Il primo mito da sfatare, quello più abusato, è quello che riguarda il tipo di persone che lavorano in un Call Center. La narrazione comune li vorrebbe popolati da una ingente percentuale di laureati che, alle prese con il periodo post-universitario, hanno dovuto ridimensionare i propri sogni di gloria (perlomeno a livello salariale) e si sono dovuti arrangiare per guadagnare i soldi necessari a foraggiare le proprie ambizioni. Niente di più sbagliato: l’unico laureato della sala in cui lavoro sono io.
La stragrande maggioranza dei miei colleghi è molto giovane, in un range che va dai 20 ai 24 anni, e non ha frequentato l’Università. Anzi, per effetto contrario, molti di loro hanno in progetto di iniziare a farlo. Ci sono anche colleghi più anziani, fino a oltre i 40 anni, ma generalmente neanche loro sono laureati. Perlopiù sono artisti, in gran parte attori. Il mito del Call Center come simbolo del disfacimento del sistema universitario italiano e dei suoi meccanismi di inserimento nel mondo del lavoro, alla prova dei fatti non regge. Casomai, i Call Center possono essere la pista d’atterraggio delle ambizioni di artisti che non hanno sfondato. Ma questo è tutto un altro discorso.
In secondo luogo, mai affermazione fu più falsa di quella secondo cui gli operatori Call Center guadagnano a provvigione.

━━━

### Compiti richiesti
a) Copia fedelmente dal testo sui Call Center il tratto che va da "La stragrande maggioranza" fino a "guadagnano a provvigione.".
b) Secondo il testo sui Call Center, in quale fascia d'età rientra la stragrande maggioranza dei colleghi?
c) Indica se ciascuna di queste affermazioni concorda con il testo sui Call Center, rispondendo sì o no e citando le parole decisive del testo: (i) chi scrive è l'unico laureato della sala in cui lavora; (ii) i colleghi più anziani sono generalmente laureati; (iii) molti colleghi giovani progettano di iniziare l'Università.
Le righe riportate qui sotto non servono.

### Righe di un dataset
━━━

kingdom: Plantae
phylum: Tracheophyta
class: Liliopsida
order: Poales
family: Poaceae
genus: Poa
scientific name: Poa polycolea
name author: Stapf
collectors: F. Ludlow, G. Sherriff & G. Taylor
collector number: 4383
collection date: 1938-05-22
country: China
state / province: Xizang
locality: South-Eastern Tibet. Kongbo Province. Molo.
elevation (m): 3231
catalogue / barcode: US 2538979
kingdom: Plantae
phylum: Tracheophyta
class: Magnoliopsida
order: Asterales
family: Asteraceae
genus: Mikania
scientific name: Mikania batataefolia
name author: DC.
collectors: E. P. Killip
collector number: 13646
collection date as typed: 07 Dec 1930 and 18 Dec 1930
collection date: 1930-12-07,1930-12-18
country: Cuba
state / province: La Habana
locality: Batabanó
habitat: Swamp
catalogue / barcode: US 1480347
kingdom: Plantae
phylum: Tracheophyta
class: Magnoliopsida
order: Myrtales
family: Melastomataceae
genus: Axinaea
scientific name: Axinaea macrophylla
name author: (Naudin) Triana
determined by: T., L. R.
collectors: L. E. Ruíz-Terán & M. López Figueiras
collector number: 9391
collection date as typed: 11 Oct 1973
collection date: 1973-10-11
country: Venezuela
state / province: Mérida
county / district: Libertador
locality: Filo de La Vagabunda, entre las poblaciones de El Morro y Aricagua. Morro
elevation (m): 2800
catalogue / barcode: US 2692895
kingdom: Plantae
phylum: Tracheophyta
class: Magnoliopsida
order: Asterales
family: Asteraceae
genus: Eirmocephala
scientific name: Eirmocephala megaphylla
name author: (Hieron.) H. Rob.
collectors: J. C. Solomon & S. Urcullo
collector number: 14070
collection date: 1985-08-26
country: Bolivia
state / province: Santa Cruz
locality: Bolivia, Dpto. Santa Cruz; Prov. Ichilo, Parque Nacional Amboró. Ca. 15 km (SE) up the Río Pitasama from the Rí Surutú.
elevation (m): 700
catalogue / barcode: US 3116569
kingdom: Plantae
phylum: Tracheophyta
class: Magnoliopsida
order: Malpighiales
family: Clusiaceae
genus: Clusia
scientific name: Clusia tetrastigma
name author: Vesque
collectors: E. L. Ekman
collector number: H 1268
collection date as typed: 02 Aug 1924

━━━

### Risposte per numero
a)
La stragrande maggioranza dei miei colleghi è molto giovane, in un range che va dai 20 ai 24 anni, e non ha frequentato l’Università. Anzi, per effetto contrario, molti di loro hanno in progetto di iniziare a farlo. Ci sono anche colleghi più anziani, fino a oltre i 40 anni, ma generalmente neanche loro sono laureati. Perlopiù sono artisti, in gran parte attori. Il mito del Call Center come simbolo del disfacimento del sistema universitario italiano e dei suoi meccanismi di inserimento nel mondo del lavoro, alla prova dei fatti non regge. Casomai, i Call Center possono essere la pista d’atterraggio delle ambizioni di artisti che non hanno sfondato. Ma questo è tutto un altro discorso.
In secondo luogo, mai affermazione fu più falsa di quella secondo cui gli operatori Call Center guadagnano a provvigione.

b) Dai 20 ai 24 anni.

c)
(i) Sì: "l’unico laureato della sala in cui lavoro sono io".
(ii) No: "generalmente neanche loro sono laureati".
(iii) Sì: "molti di loro hanno in progetto di iniziare a farlo".